Exercise materials Start Marker
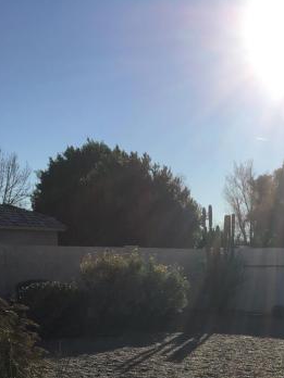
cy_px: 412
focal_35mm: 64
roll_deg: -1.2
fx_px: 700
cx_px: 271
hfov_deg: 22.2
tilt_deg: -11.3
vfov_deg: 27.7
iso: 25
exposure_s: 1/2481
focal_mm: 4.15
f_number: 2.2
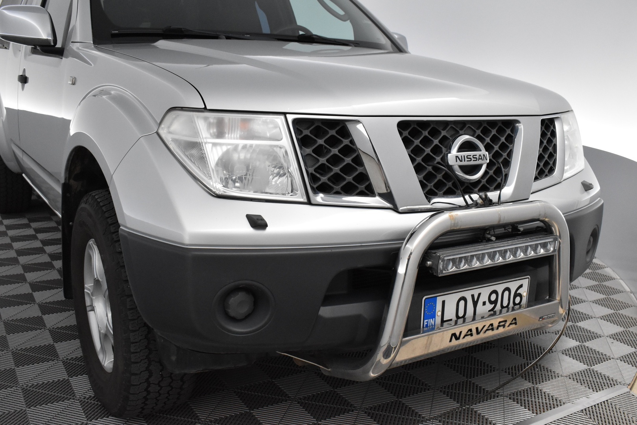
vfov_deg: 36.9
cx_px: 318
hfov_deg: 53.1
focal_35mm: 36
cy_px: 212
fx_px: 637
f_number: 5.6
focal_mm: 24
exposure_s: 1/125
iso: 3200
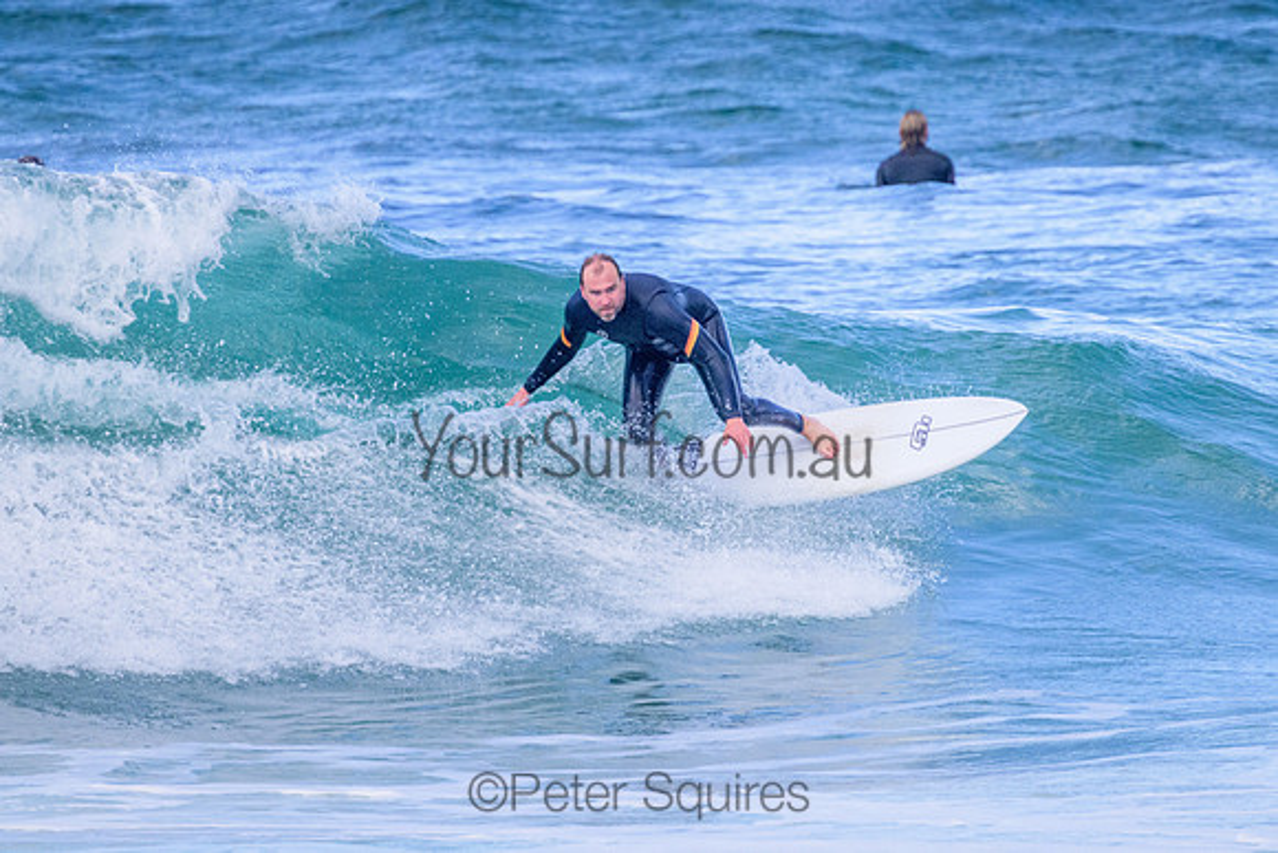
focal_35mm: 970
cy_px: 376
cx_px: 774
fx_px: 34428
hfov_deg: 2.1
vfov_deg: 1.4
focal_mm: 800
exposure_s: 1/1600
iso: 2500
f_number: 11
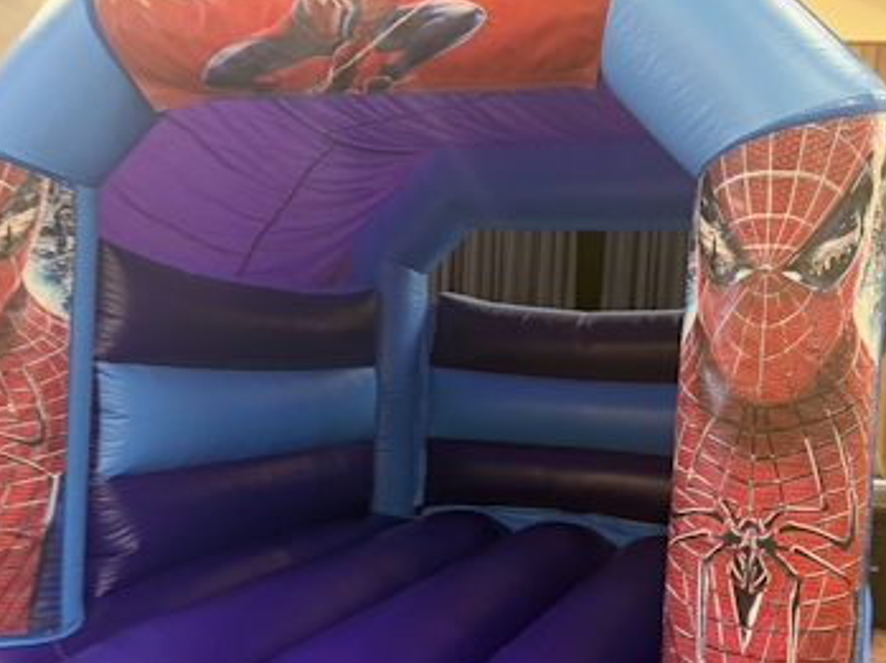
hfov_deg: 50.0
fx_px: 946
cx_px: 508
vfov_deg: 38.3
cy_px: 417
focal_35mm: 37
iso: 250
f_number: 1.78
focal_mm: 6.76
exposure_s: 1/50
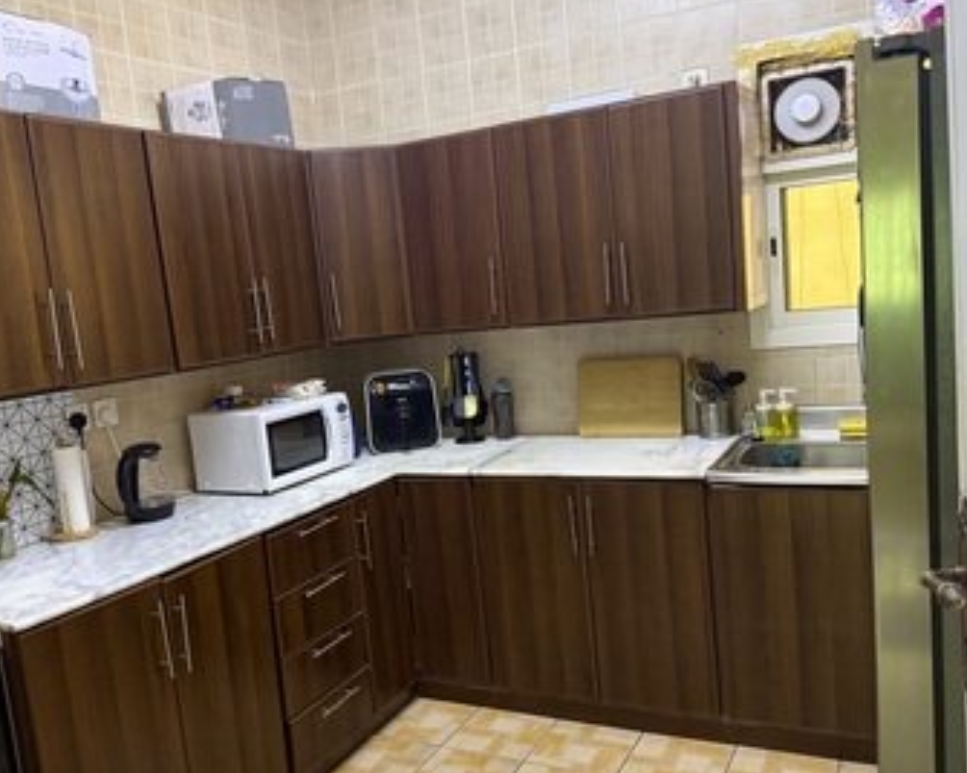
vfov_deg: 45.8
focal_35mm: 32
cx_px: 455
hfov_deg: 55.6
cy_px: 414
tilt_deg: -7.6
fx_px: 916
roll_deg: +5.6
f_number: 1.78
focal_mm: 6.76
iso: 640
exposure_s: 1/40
Exercise materials End Marker
Exercise materials Start Marker
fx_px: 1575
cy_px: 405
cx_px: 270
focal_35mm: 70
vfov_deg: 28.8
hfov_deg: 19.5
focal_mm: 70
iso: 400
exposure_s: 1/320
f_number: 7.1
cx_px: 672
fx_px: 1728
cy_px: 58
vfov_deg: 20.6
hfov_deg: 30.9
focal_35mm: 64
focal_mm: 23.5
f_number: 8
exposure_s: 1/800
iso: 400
Exercise materials End Marker
How would the lines above read from the one with "roll_deg: -1.2" to the one with "vfov_deg: 1.4", inclusive, with no pictures? Write them out exactly.

roll_deg: -1.2
fx_px: 700
cx_px: 271
hfov_deg: 22.2
tilt_deg: -11.3
vfov_deg: 27.7
iso: 25
exposure_s: 1/2481
focal_mm: 4.15
f_number: 2.2
vfov_deg: 36.9
cx_px: 318
hfov_deg: 53.1
focal_35mm: 36
cy_px: 212
fx_px: 637
f_number: 5.6
focal_mm: 24
exposure_s: 1/125
iso: 3200
focal_35mm: 970
cy_px: 376
cx_px: 774
fx_px: 34428
hfov_deg: 2.1
vfov_deg: 1.4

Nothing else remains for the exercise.